4.1 Incident Response Management Overview

4.1 Incident Response Management Overview

Incident Response and Management is Domain 3 of the CompTIA CySA+ CS0-003 exam and counts for 20% of your score. The exam delivers a maximum of 85 questions in 165 minutes, mixing multiple-choice with performance-based questions (PBQs), and you pass with a scaled score of 750 on a 100-900 scale. PBQs in this domain often ask you to order lifecycle steps, classify an alert, or build a containment sequence, so rote definitions are not enough.

The NIST SP 800-61 lifecycle (memorize the order)

The single highest-yield fact in this domain is the four-phase NIST SP 800-61 Rev. 2 incident response lifecycle. Many questions ask which phase a described activity belongs to, or what comes next.

A frequent trap: candidates pick Detection and Analysis as the first phase. It is second. Preparation is always first because you cannot respond well to what you did not plan for.

Attack frameworks you must distinguish

Domain 3 explicitly lists "Apply the appropriate incident response procedures" alongside attack frameworks. Three appear repeatedly:

• MITRE ATT&CK -- a knowledge base of adversary tactics, techniques, and procedures (TTPs) mapped to real-world behavior; tactics are the why (e.g., Persistence, Lateral Movement) and techniques are the how (e.g., T1059 Command and Scripting Interpreter). Used to map observed behavior and find detection gaps.
• Cyber Kill Chain (Lockheed Martin) -- a linear 7-stage model: Reconnaissance, Weaponization, Delivery, Exploitation, Installation, Command and Control (C2), and Actions on Objectives. Best for understanding intrusion progression.
• Diamond Model -- four vertices (adversary, capability, infrastructure, victim) used for analytic pivoting during attribution.

Exam-ready mental model

For every Domain 3 stem, identify four things: the lifecycle phase the scenario sits in, the trigger (alert, IOC, user report), the next defensible action, and the evidence you must preserve. If an answer skips evidence preservation or chain of custody when forensics is implied, it is usually a distractor. When two answers both "work," choose the one that keeps the system in scope without destroying volatile data or tipping off the attacker.

The IR plan, runbooks, and playbooks

Preparation produces written artifacts the exam expects you to name. The incident response plan (IRP) is the strategic, organization-wide document defining authority, severity tiers, escalation paths, and the communication plan (who is told, when, and through which out-of-band channel). A runbook is the operational, step-by-step procedure an analyst follows for a defined task. A playbook chains runbooks into a response for a specific incident type (e.g., a phishing playbook, a ransomware playbook). When automation drives those playbooks, you have SOAR (Security Orchestration, Automation, and Response).

A stem asking "which document tells the analyst the exact steps to image a drive" wants the runbook, not the IRP.

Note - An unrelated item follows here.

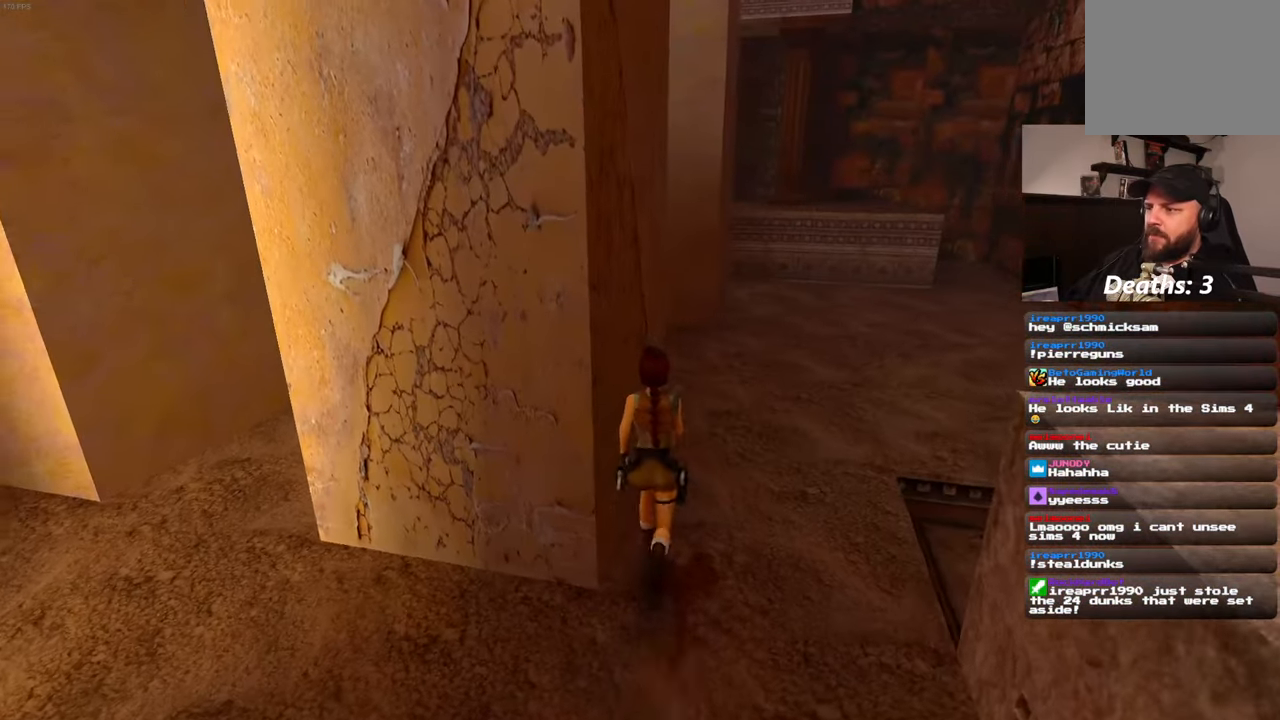
{"buttons": [], "left_stick": "center", "right_stick": "left", "events": [[200, "right_stick", "left"], [233, "left_stick", "center"]]}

Detection inputs and indicator concepts

Detection and Analysis consumes data from a SIEM (Security Information and Event Management) platform, endpoint detection and response (EDR), IDS/IPS, and threat-intelligence feeds. You correlate events into an incident by joining timestamps, hosts, and accounts. Two NIST terms recur: a precursor is a sign an incident may occur (a recon scan), while an indicator is a sign an incident is occurring or has occurred (antivirus alert, log entry of a deleted file). Expect a question that hands you a behavior and asks whether it is a precursor or an indicator.

How CS0-003 phrases these questions

Expect stems like "An analyst observes beaconing to an unknown IP -- which Kill Chain stage is this?" (answer: Command and Control) or "Which phase does a tabletop exercise belong to?" (answer: Preparation). Read for the verb: "establish channels" -> C2; "deliver a weaponized PDF" -> Delivery; "exploit a vulnerability to run code" -> Exploitation; "install a backdoor for persistence" -> Installation. Map the verb to the framework stage, then answer.

A second pattern asks you to choose the framework itself: if the stem emphasizes behavioral TTP mapping and detection gaps choose MITRE ATT&CK; if it emphasizes linear intrusion progression choose the Cyber Kill Chain; if it emphasizes analytic pivoting for attribution choose the Diamond Model. Do not overthink -- one cue word usually decides it.

Why this domain earns easy points

Unlike Vulnerability Management, which leans on CVSS math and scanner output, or Security Operations, which spans logs and malware behavior, Domain 3 rests on a small, stable set of named frameworks and one ordered lifecycle. CompTIA rarely changes these definitions between exam revisions, so memorizing them pays off. The roughly 17 scored questions implied by a 20% weight on an 85-question form are dominated by phase placement, framework identification, indicator classification, and containment ordering -- all answerable from the tables in this chapter.

Treat Domain 3 as a reliable point bank: over-prepare the lifecycle order, because a single reversed-sequence answer (recover before eradicate) can flip a borderline result into a fail near the 750 cut score.